Google boss Sundar Pichai trekked to Capitol Hill on Tuesday to answer questions from lawmakers on the House Judiciary Committee. It was the Indian-born CEO's first public appearance before Congress, after he declined an earlier invitation to testify on foreign election interference alongside executives from Facebook and Twitter before the Senate Intelligence Committee in September. You can catch Pichai's full three and a half hours in the hot seat here.
Lawmakers from both parties peppered Pichai with questions about privacy and Google's plans to reenter the search market in China. They sparred with one another over whether Republicans' allegations of an anti-conservative political bias in Google's search algorithms were worth dwelling on.
Perhaps the most significant moment of the hearing came before Pichai was even sworn in, when Republican House Majority Leader Kevin McCarthy laid bare the growing chasm between Silicon Valley and Washington: "We need to know that Google is on the side of the free world," he declared.

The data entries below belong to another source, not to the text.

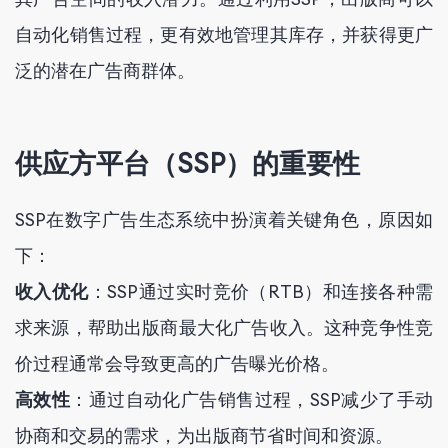
自动化销售过程，更有效地管理其库存，并获得更广
泛的潜在广告商群体。
供应方平台（SSP）的重要性
SSP在数字广告生态系统中扮演着关键角色，原因如
下：
收入优化
：SSP通过实时竞价（RTB）和连接各种需
求来源，帮助出版商最大化广告收入。这种竞争性竞
价过程通常会导致更高的广告曝光价格。
高效性
：通过自动化广告销售过程，SSP减少了手动
协商和交易的需求，为出版商节省时间和资源。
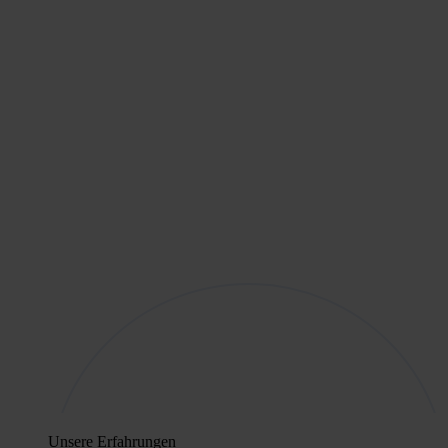
Unsere Erfahrungen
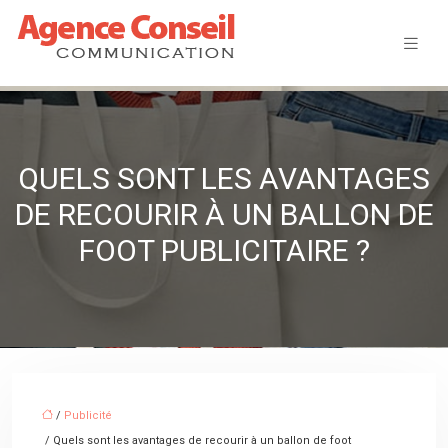
QUELS SONT LES AVANTAGES
DE RECOURIR À UN BALLON DE
FOOT PUBLICITAIRE ?
/
Publicité
/ Quels sont les avantages de recourir à un ballon de foot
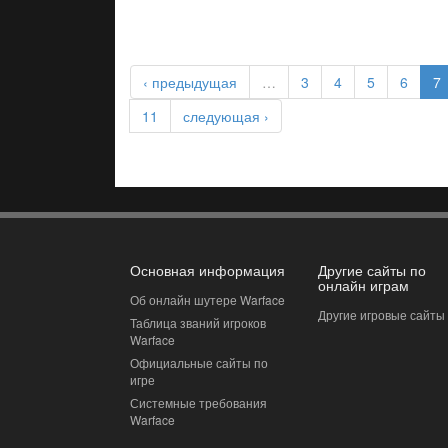
‹ предыдущая
…
3
4
5
6
7
11
следующая ›
Основная информация
Другие сайты по
онлайн играм
Об онлайн шутере Warface
Другие игровые сайты
Таблица званий игроков
Warface
Официальные сайты по
игре
Системные требования
Warface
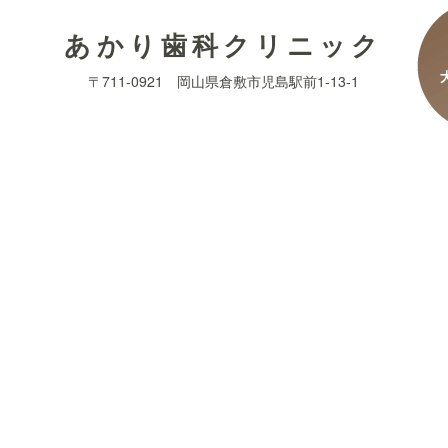
あかり歯科クリニック
〒711-0921 岡山県倉敷市児島駅前1-13-1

It was a sharp distillation of the twin political risks facing America's biggest tech companies heading into 2019.
- A steady sting of data breaches, swirling privacy concerns, and allegations of biased search results have eroded public trust in companies that millions of Americans and billions of people worldwide rely on to access news and information.
- At the same time, Silicon Valley has become a strategically important asset in the US pushback against China and other authoritarian countries' use of technology as a tool for political control. That's a particular problem for Google, whose designs on re-entering China – potentially with a search engine that complies with Chinese censors – led to some tough questions on Tuesday.
It leaves Silicon Valley as a whole more vulnerable to some form of regulatory crackdown next year while simultaneously making it harder for the sector's most important global companies to push back against Washington's growing calls to put "America First."